Information supplied:
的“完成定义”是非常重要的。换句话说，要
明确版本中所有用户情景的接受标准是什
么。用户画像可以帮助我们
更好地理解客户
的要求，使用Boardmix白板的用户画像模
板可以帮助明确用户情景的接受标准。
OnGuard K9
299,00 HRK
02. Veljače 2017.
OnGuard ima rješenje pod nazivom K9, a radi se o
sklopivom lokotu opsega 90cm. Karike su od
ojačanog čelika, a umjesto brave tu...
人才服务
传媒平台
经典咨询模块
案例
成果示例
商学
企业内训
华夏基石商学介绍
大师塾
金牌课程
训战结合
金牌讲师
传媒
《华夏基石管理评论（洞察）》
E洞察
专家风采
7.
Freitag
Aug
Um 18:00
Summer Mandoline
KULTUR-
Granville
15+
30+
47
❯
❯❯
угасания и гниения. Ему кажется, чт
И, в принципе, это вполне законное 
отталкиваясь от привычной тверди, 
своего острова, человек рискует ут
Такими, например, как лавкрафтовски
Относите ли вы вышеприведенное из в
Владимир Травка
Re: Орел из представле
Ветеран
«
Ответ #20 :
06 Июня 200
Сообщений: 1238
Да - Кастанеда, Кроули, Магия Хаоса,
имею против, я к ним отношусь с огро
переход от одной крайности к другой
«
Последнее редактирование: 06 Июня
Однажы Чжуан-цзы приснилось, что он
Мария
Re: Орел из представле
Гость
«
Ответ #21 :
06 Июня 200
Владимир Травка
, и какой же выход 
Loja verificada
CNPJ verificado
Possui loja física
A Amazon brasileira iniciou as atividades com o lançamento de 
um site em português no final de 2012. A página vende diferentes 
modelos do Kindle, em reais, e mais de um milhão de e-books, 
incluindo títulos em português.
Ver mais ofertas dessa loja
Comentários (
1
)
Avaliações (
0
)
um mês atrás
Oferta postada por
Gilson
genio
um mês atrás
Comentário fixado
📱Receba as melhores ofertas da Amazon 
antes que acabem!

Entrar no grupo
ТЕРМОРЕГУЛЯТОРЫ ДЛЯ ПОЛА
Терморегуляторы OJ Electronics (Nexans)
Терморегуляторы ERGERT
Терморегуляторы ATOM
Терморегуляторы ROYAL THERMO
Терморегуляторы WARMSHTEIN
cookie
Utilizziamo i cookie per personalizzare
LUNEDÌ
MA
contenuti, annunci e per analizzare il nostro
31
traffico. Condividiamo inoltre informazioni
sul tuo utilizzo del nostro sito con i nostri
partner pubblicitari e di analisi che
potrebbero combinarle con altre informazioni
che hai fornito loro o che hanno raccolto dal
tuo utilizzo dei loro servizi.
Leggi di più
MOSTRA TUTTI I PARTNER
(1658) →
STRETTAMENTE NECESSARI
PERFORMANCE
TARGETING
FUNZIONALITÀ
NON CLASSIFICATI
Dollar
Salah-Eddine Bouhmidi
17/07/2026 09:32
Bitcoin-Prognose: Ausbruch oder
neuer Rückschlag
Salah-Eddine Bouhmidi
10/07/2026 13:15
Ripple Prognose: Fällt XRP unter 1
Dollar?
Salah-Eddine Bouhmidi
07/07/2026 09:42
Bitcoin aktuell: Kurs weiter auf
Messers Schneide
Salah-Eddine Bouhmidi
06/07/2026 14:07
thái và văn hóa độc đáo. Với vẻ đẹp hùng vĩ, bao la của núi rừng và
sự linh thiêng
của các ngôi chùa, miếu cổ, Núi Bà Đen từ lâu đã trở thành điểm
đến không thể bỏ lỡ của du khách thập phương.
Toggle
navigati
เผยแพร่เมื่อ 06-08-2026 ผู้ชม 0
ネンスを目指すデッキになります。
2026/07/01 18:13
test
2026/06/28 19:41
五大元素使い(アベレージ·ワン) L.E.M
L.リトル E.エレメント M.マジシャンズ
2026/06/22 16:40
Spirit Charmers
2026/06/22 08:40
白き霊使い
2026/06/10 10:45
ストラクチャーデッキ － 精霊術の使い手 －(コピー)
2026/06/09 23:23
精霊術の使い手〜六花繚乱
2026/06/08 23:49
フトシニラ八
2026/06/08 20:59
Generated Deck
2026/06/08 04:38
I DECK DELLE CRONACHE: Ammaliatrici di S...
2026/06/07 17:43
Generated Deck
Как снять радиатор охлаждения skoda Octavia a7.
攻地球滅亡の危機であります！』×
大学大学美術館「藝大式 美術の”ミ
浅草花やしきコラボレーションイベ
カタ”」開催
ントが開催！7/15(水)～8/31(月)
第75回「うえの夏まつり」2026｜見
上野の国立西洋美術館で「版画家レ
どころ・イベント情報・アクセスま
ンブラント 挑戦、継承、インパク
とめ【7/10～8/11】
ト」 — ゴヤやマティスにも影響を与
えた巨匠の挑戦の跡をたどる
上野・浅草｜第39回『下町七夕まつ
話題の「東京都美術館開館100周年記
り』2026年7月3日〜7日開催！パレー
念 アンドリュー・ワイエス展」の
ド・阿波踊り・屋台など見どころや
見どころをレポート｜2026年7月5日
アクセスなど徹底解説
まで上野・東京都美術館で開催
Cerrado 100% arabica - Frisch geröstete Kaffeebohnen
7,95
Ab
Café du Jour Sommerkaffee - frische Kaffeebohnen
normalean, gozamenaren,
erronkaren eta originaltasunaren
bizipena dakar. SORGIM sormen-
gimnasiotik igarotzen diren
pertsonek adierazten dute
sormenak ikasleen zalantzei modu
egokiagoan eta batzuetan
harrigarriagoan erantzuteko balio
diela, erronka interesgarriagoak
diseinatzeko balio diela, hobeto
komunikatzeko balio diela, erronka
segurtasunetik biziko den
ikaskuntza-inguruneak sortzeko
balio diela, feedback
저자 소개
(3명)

Activity: Check each line of the records above for the word "nostro", count the lines that have it, and give only the count.

Solution to this problem: 2